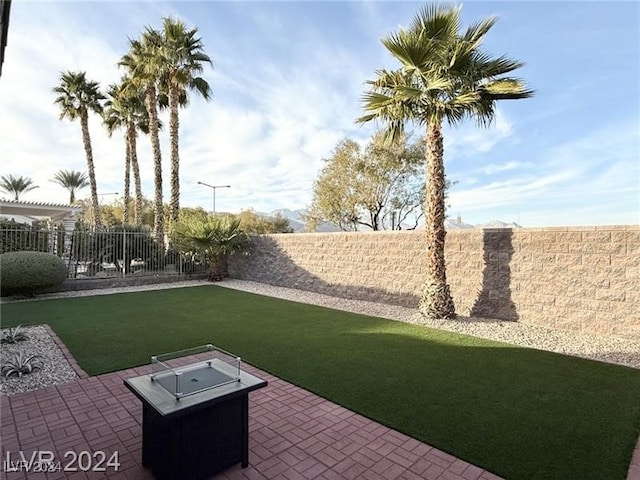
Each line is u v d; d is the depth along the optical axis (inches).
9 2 135.6
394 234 362.9
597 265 243.9
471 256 305.4
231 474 97.0
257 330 254.7
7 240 414.0
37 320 281.1
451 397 146.6
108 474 97.5
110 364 182.4
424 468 100.3
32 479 95.0
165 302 365.4
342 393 150.0
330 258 425.7
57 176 1273.4
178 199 617.6
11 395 146.3
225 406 97.0
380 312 324.2
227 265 578.9
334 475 97.3
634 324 229.5
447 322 279.3
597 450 109.3
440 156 286.8
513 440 114.6
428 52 255.8
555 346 222.4
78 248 457.4
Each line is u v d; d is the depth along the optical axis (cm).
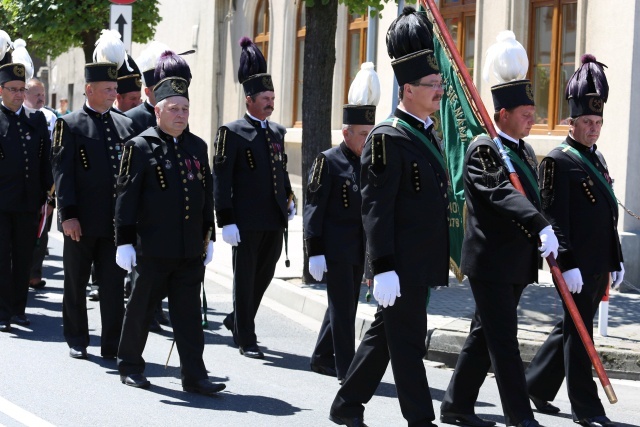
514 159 1143
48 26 3059
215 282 2295
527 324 1672
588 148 1230
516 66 1163
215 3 3981
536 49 2341
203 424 1158
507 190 1073
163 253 1273
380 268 1025
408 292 1044
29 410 1183
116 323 1460
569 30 2253
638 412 1294
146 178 1283
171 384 1344
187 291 1301
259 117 1579
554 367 1247
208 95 4047
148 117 1703
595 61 1237
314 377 1435
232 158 1541
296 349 1630
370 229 1032
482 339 1170
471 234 1129
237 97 3828
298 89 3453
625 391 1405
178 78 1298
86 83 1470
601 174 1222
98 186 1442
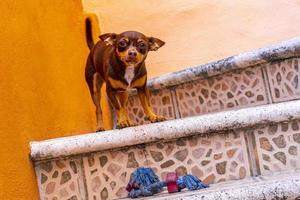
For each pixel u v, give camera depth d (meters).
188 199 1.55
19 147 1.81
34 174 1.87
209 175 1.82
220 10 3.33
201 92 2.71
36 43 2.26
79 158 1.86
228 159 1.81
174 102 2.82
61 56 2.57
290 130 1.77
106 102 3.00
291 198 1.49
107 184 1.85
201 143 1.83
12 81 1.91
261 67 2.49
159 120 2.14
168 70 3.33
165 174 1.84
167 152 1.84
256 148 1.79
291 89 2.39
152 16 3.39
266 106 1.79
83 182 1.86
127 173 1.85
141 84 2.15
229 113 1.80
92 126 2.84
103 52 2.23
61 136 2.36
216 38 3.32
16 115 1.88
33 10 2.30
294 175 1.57
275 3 3.27
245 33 3.29
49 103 2.28
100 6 3.45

:::

Work required:
Each line of the entries above that includes "depth" counts once; state how many such lines there are, with the number as the only answer.

The answer:
3